Ethereum Projects Start Using DAI as a Bank – Trustnodes

Ethereum Projects Start Using DAI as a Bank


“A startup launched a bank in December 2017. Since then it’s issued 3,270 loans worth $114m ($12m per month) at an interest rate of .5%. Oh, and this is its beta product. The product is Maker.”

So says Ryan Sean Adams, founder of a crypto investment company Mythos Capital. He is citing stats from Mike McDonald, creator of Maker Tools.

In an interesting recent article, McDonald says 3,270 Collateralized Debt Positions (CDPs) have opened on DAI since it launched on December 17th 2017.

A CDP is basically a loan with eth put down as a security for the loan. So if you can’t pay back the money, the smart contract just sells your eth. Making it somewhat similar to home-backed loans where if you can’t pay back the bank, they sell your house.

That means CDPs can be a risky business, but only if you lack discipline and overextend yourself considerably. Otherwise it can be a way to unlock liquidity in your eth while still keeping all your eth. That’s by say borrowing $1,000 in DAI and when you get your monthly wages you pay it back.

“The MakerDAO project is incredible. Little known fact, SpankChain holds 1.5% of all the DAI,” says Ameen Soleimani, CEO of an adult entertainment dapp called SpankChain.

1.5% of DAI’s current $50 million market cap makes it $750,000. That’s a lot of money which hopefully won’t get spanked by being wiped or bitten, new words for older terms of getting margin called, as in the DAI bank asking for its money back.

This bank has no offices, no customer support, no employees and its not human. Alien to many its code may be with such words as cup (CDP), art (debt), axe (liquidation fee) and mat, who is not your cheeky high-school friend, but the liquidation ratio.

Through this code of 1,737 lines in the smart contract, your ethereum deposit is turned into dollars with no questions asked, no forms completed, no proof required, and at almost no interest rate or fees.

What is even more amazing than all of the above is the fact that this has not been hacked. The billions of people, the leet haxors, the hidden geniuses roaming in our streets, even the aliens of the universe, not one person or thing has been able to grab this $50 million which sits there in the open for taking if one could but find a little loop in the code.

That they haven’t is a miracle of intellect, and that this beauty has not vanished in days but has stood for months is undoubtedly one of the miracle of our ages.

Modern Art.

That means if this is hacked, no one should be surprised. We’re kind of expecting it, every second on edge to learn what happened. Yet the news has not arrived for now nine months, and that is surprising.

Surprising because we were told smart contracts are hackable, and yet here we have 2,000 lines of unhackable code. That means if unhackable code can be written, then the revolutionary promises of smart contracts are actually real.

Just as one example, algorithmic bank services for humans are perhaps not that necessary as perhaps we can put up with the annoyances of the old bankers. Yet bank services for machines are currently impossible unless natively digital money and smart contracts are used.

As the bot or the machine would need nothing external to tap into DAI, would need not talk to humans or anything like that, would be able to “talk” in its own native language, code, well the bot now can go around shopping for our halloween costume.

DAI moreover is somewhat special because its monetary qualities means it has inbuilt incentives for people to refine it, to build on it, to use it, and to in effect scalp any little difference in prices or utilize any money making avenue that arbitrage or any other opportunity may provide.

Making this an open permissionless platform on top of an open permissionless platform with one of its use case among many potentially being the offering of banking services to crypto projects.

“We will continue to use DAPPs and web3 technology whenever possible. Today we started giving employees the option of getting payed in DAI we have drawn from a CDP.”

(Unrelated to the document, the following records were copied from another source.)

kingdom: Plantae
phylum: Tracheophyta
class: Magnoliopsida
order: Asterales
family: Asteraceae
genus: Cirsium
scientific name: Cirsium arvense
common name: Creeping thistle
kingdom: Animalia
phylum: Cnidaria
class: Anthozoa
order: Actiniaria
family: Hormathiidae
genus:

So says Martin Köppelmann of prediction market Gnosis. He doesn’t mention how much they have paid their employees in natively digital dollars (DAI), but if you’re a cryptonian you can imagine you’d prefer at least some of your wages, say 10%-20%, in DAI, because you can easily move that around intertubes while you might have to wait quite a bit and pay quite a bit in fees to Coinbase your analogue fiat.

In addition, if a sizable number of such employees have DAI in their possession, merchants would probably want it, exchanges would probably want to provide conversion pipelines, more projects would probably collateralize their funds rather than turning them into snail-speed national fiat, and the world would have gradually become a bit more efficient and convenient.

For now, however, DAI is still a little baby, so it has to grow slowly, learn to walk and then maybe run. Because we are, afterall, still waiting for that noob to maybe freeze all the DAI eth or for some genius to bend the code.

If they really don’t come, then the world would automatically change for a revolutionary concept would have proven itself.